Marriage matters! I have wanted to post my thoughts about marriage, traditional marriage in particular, for some time but the plethora of thoughts seemed overwhelming. However, last week, it became crystal clear what I needed and wanted to say.
As the marriage/anti-marriage/new marriage/or whatever has progressed in recent years, I have reacted strongly because I am fully committed and vested in traditional marriage, that is one man and one woman. Thousands of years of human history attest that there has always been an acceptance of this paradigm. One can search through hundreds of cultures, marriage as the historical paradigm has been a norm for most cultures. You can travel to every nation to which one can travel and this paradigm for marriage still exists. Where can you go; to what nation can you refer; what place has a norm for marriage that is radically and widely different from one man and one woman? I’m just asking for some historical evidence here.

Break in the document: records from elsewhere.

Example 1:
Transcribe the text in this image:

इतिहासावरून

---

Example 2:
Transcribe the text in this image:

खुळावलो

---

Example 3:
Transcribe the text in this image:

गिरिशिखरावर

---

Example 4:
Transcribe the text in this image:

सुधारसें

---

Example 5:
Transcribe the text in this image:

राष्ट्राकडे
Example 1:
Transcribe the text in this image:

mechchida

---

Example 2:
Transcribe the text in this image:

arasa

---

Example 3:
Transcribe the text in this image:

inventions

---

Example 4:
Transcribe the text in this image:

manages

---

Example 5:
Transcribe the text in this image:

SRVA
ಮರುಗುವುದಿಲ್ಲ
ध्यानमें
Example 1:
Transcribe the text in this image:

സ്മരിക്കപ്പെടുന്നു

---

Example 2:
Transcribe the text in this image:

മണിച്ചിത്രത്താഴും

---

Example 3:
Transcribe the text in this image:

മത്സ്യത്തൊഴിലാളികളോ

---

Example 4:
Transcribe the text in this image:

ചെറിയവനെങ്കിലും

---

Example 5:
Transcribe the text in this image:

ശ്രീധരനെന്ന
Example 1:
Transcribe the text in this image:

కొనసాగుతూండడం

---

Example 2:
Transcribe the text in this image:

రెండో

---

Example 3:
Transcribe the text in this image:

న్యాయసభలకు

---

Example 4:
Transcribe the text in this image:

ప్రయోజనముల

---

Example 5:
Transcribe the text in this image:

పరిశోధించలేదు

So, why does marriage matter? The fact is that marriage is vitally important because of the children/citizens it produces. Statistics still show that children thrive and excel best in a two parent, one man–one woman home. The children do better in social adjustment, in academic maturation, in job success, in social interaction, and several other areas. On the flip side, children from a one parent home or a broken home through divorce, tend to have more problems in school-social and academic, are more likely to end up in poverty, to drop out of their education, turn to drugs/drinking/crime more easily than those from two parent families. These statistics are relatively easy to find so I will not site them here.

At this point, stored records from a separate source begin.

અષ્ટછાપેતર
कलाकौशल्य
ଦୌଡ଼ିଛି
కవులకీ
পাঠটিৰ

Let me close with these thoughts. Marriage is in fact about reproducing the human race; while that is not the only purpose it serves, it is certainly one of the primary purposes. In marriage there are social, legal, and often spiritual declarations supporting marriage. The family is the first and perhaps the most important classroom for children. In ages past, boys learned about manhood and became men in the family, and girls learned about womanhood and became women in the family. Society shaped the family often by the nationality of the family, but the shaping was done via the family unit. When a parent died and left only one parent, extended family often stepped in or others in the community because children needed what the family offered and society embraced that fact. The single parent phenomenon is a modern development and we now have enough statistics to show that it is not the best place for children to thrive and mature. I know single parents that have done wonderful jobs raising children, but that is an exception and I praise those I have known for their perseverance and courage to face such a daunting challenge. However, the statistics are available for all to study and I invite you to do so. I have and continue to hear the mounting evidence that the a two parent marriage, one man-one woman is the best place for children to be.
Marriage is as much about children as it is about anything else including companionship.